▶ [Aim of the task]
In the records below, count every line that includes the word "Recognition". Provide the total alone.
Segment Open
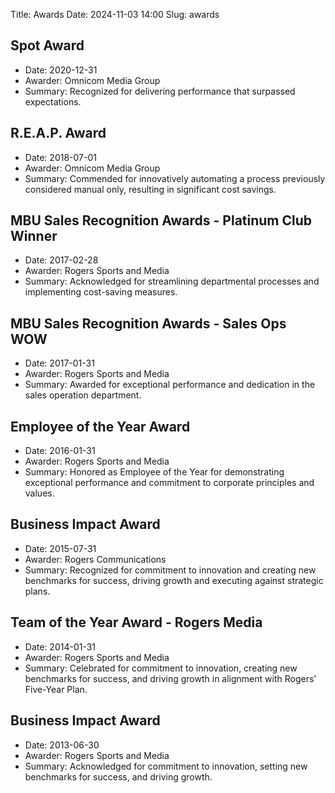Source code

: Title: Awards
Date: 2024-11-03 14:00
Slug: awards

## Spot Award

* Date: 2020-12-31
* Awarder: Omnicom Media Group
* Summary: Recognized for delivering performance that surpassed expectations.

## R.E.A.P. Award

* Date: 2018-07-01
* Awarder: Omnicom Media Group
* Summary: Commended for innovatively automating a process previously considered manual only, resulting in significant cost savings.

## MBU Sales Recognition Awards - Platinum Club Winner

* Date: 2017-02-28
* Awarder: Rogers Sports and Media
* Summary: Acknowledged for streamlining departmental processes and implementing cost-saving measures.

## MBU Sales Recognition Awards - Sales Ops WOW

* Date: 2017-01-31
* Awarder: Rogers Sports and Media
* Summary: Awarded for exceptional performance and dedication in the sales operation department.

## Employee of the Year Award

* Date: 2016-01-31
* Awarder: Rogers Sports and Media
* Summary: Honored as Employee of the Year for demonstrating exceptional performance and commitment to corporate principles and values.

## Business Impact Award

* Date: 2015-07-31
* Awarder: Rogers Communications
* Summary: Recognized for commitment to innovation and creating new benchmarks for success, driving growth and executing against strategic plans.

## Team of the Year Award - Rogers Media

* Date: 2014-01-31
* Awarder: Rogers Sports and Media
* Summary: Celebrated for commitment to innovation, creating new benchmarks for success, and driving growth in alignment with Rogers' Five-Year Plan.

## Business Impact Award

* Date: 2013-06-30
* Awarder: Rogers Sports and Media
* Summary: Acknowledged for commitment to innovation, setting new benchmarks for success, and driving growth.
Segment Closed
▶ [Output]
2